In a Business Week issue last year (Special Report,12/11/06) there was a fascinating article about Best Buy (the giant electonics retailer) pushing the limits of workers not being required to be at their workplaces. This follows trends established by AT&T, IBM, and Sun Microsystems, allowing–and in fact encouraging–employees to work at home or wherever they want to. Sun, for instance, reported they were saving $300million/yr. in real estate costs by not needing to pay for office space. The Best Buy manager who manages this program described it as “..like TiVo for your work”. It’s also part of their recruiting pitch, certainly attractive to the “baby boomers” worrying about eldercare and “yuppies” worried about child care issues. All these “positives” relate to cost savings and employee convenience and morale. These seem to be the primary drivers and little thought has been give to the impact on other oraganizational actitities and strategy.This trend is still growing, as evidenced by a parallel Boston Consulting Group study of CEO’s expecting a big rise in the number of “unleashed” workers over the next five years.

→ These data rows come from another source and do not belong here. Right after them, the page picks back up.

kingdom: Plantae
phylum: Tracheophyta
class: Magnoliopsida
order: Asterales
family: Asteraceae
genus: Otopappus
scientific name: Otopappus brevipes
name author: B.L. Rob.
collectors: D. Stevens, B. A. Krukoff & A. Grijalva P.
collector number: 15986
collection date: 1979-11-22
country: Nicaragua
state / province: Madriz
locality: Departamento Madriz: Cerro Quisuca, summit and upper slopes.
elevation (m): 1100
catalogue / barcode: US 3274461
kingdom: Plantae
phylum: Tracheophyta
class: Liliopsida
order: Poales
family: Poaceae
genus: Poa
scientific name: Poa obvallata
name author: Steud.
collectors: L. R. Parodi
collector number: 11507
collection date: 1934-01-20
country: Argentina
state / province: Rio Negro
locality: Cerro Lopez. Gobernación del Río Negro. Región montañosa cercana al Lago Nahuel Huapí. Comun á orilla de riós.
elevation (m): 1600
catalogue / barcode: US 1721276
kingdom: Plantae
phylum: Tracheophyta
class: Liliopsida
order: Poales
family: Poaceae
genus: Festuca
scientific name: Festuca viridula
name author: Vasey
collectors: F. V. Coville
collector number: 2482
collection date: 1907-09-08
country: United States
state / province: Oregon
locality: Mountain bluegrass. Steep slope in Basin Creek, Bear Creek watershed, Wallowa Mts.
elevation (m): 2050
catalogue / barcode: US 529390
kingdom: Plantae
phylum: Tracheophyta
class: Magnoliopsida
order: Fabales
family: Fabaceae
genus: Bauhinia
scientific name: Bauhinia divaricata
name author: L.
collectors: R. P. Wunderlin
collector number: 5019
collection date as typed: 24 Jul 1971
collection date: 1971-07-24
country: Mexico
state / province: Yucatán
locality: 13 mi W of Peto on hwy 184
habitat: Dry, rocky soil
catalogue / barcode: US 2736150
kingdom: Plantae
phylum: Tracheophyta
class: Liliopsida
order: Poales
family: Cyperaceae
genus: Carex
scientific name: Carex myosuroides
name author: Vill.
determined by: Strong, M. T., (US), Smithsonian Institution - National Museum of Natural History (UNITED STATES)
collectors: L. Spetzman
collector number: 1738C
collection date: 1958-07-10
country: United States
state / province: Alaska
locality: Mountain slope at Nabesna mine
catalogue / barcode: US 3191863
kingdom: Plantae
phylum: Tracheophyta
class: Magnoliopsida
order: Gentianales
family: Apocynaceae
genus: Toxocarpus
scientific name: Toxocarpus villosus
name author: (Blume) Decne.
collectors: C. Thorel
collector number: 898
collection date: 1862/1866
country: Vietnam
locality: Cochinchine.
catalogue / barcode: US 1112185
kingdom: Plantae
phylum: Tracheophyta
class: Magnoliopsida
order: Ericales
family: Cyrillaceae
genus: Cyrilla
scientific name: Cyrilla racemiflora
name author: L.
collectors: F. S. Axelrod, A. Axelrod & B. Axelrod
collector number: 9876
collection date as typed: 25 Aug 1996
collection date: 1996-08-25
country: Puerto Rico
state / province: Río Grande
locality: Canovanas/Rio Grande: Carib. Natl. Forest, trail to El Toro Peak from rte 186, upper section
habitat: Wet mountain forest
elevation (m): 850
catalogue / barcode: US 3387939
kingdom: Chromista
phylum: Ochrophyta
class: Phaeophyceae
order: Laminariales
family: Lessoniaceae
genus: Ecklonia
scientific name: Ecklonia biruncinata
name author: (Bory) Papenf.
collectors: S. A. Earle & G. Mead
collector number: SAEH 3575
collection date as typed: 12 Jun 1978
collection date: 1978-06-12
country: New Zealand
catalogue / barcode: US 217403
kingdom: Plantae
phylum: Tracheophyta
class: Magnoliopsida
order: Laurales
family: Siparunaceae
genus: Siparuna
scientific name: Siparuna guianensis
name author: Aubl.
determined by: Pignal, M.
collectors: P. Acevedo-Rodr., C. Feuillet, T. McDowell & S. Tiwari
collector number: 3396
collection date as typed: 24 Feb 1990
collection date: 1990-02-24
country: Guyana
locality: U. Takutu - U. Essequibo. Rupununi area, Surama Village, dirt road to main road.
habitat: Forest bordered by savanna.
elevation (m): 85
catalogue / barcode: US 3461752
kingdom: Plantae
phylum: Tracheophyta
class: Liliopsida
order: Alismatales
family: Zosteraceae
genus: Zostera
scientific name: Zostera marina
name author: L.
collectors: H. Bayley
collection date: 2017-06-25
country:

We might ask, unleashed to do what? Have we thought about the affect of this on organizational innovation? There are certainly pros and cons. First, not everyone at work on a team is physically there at all times for meetings and discussions. Many traditional meetings will be held and decisions will be made by teleconference and video style meetings. This might make it easier to have meetings whenever we want them (or maybe not?), but if we are discussing a radical new idea or business concept, will we be able to read between the lines? See the facial expressions that might tell us that someone is not really comfortable with a decision and feels inhibited in expressing? What if their role is critical? Suppose we have a large number of Myers Briggs “introverts” overwhelmed by a few “extroverts”–will the remote discussions be as effective? Will more decisions be made by edict? Will we make a special effort to gain input from someone whose views we know are different, but is hard to find that day? Will certain meeting and decisions be scheduled for times when we know “disagreerers” are not likely to be able to attend? (“we know they’ll be picking up kids at that time”).


On the other hand, people not chained to their office furniture 8 hours a day might be exposed to trends and things they’ll never see at their workplace. They might see some interesting trend material on CNN while taking a break while working from home, a new product at the mall, a curiousity in a newspaper or publication they didn’t have time to read before, etc. This certainly has happened to me! Any of these might prompt some new product or business ideas they didn’t have before. Injecting these into their normal work situations might be a real positive. How do we make sure this happens? How about asking those “remote” workers, “what did you see that was different today?”


What will happen to teamwork? Will it be the same? Will we make what will now be a special effort to understand others’ styles and approaches to problem solving and idea generation? Will the constructive dialogue be the same over the phone or a video conference? Can you really tell where someone is coming from in an EM? Maybe if you have gotten to know them well, but what if you don’t actually spend some physical time together? Can you imagine what Ideo does being done remotely? On the other hand, consumer product research might improve with added external insights.


I find, as a TRIZ consultant working out of a home office situation, that the lack of contact with others for any significant length of time, begins to build frustration after a while and I just have to get out in the real world and talk to people other than EMailing. After 3 or 4 EM’s where we discuss something that has a disagreement or misunderstanding, I just have to pick up the phone. I’m considering changing my phone plan away from unlimited minutes as it is used so seldom any more! What are your experiences with this new trend and its effects on innovation? Positive? Negative? In what ways? How can we have the best of both worlds? Are such tools as Microsoft Live Meeting and Webex adequate substitutes?